(Extracted page text data)

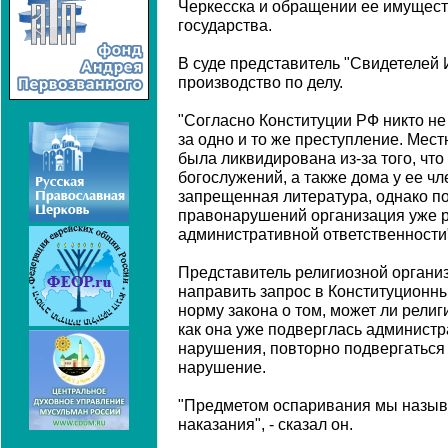
Черкесска и обращении ее имущест
государства.
В суде представитель "Свидетелей 
производство по делу.
"Согласно Конституции РФ никто н
за одно и то же преступление. Мес
была ликвидирована из-за того, чт
богослужений, а также дома у ее ч
запрещенная литература, однако п
правонарушений организация уже р
административной ответственности",
Представитель религиозной организ
направить запрос в Конституционны
норму закона о том, может ли религ
как она уже подверглась администр
нарушения, повторно подвергаться 
нарушение.
"Предметом оспаривания мы назыв
наказания", - сказал он.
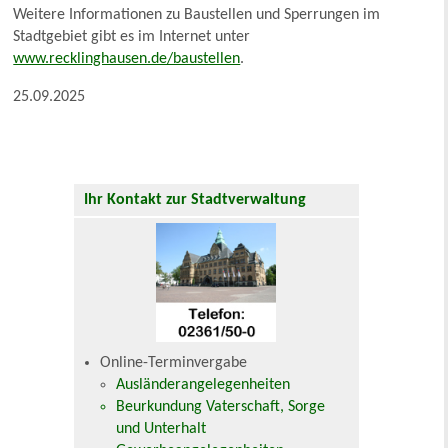
Weitere Informationen zu Baustellen und Sperrungen im
Stadtgebiet gibt es im Internet unter
www.recklinghausen.de/baustellen
.
25.09.2025
Ihr Kontakt zur Stadtverwaltung
Online-Terminvergabe
Ausländerangelegenheiten
Beurkundung Vaterschaft, Sorge
und Unterhalt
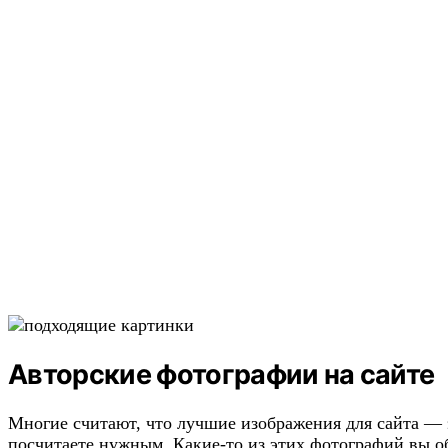
Авторские фотографии на сайте
Многие считают, что лучшие изображения для сайта —
посчитаете нужным. Какие-то из этих фотографий вы об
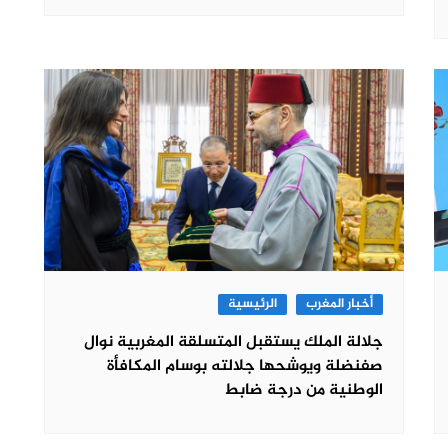
أخبار المغرب
الرئيسية
جلالة الملك يستقبل المتسلقة المغربية نوال
صفنضلة ويوشحها جلالته بوسام المكافأة
الوطنية من درجة ضابط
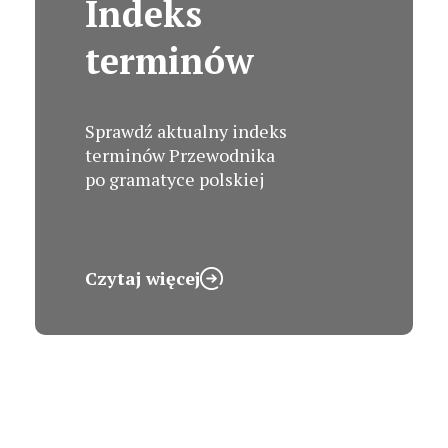
Indeks
terminów
Sprawdź aktualny indeks
terminów Przewodnika
po gramatyce polskiej
Czytaj więcej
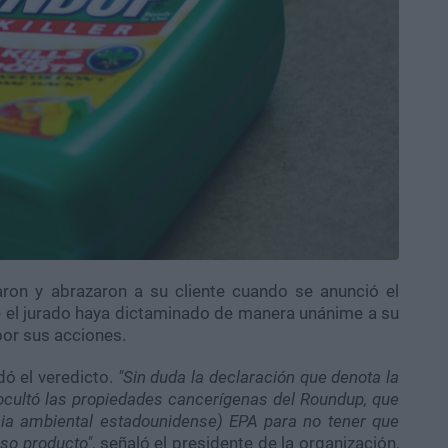
on y abrazaron a su cliente cuando se anunció el
e el jurado haya dictaminado de manera unánime a su
or sus acciones.
ó el veredicto.
"Sin duda la declaración que denota la
ocultó las propiedades cancerígenas del Roundup, que
cia ambiental estadounidense) EPA para no tener que
oso producto"
, señaló el presidente de la organización,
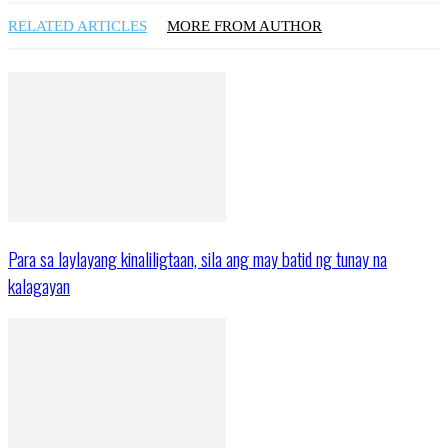
RELATED ARTICLES
MORE FROM AUTHOR
Para sa laylayang kinaliligtaan, sila ang may batid ng tunay na
kalagayan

#### INSTRUCTIONS FOR THE TASK
Exactly the lines from the one that contains "Многие считают, что" through the final line of the records above are needed, given again word for word, with every picture left out.

#### ANSWER AREA
Многие считают, что лучшие изображения для сайта —
посчитаете нужным. Какие-то из этих фотографий вы об
أخبار المغرب
الرئيسية
جلالة الملك يستقبل المتسلقة المغربية نوال
صفنضلة ويوشحها جلالته بوسام المكافأة
الوطنية من درجة ضابط
Indeks
terminów
Sprawdź aktualny indeks
terminów Przewodnika
po gramatyce polskiej
Czytaj więcej
on y abrazaron a su cliente cuando se anunció el
e el jurado haya dictaminado de manera unánime a su
or sus acciones.
ó el veredicto.
"Sin duda la declaración que denota la
ocultó las propiedades cancerígenas del Roundup, que
cia ambiental estadounidense) EPA para no tener que
oso producto"
, señaló el presidente de la organización,
RELATED ARTICLES
MORE FROM AUTHOR
Para sa laylayang kinaliligtaan, sila ang may batid ng tunay na
kalagayan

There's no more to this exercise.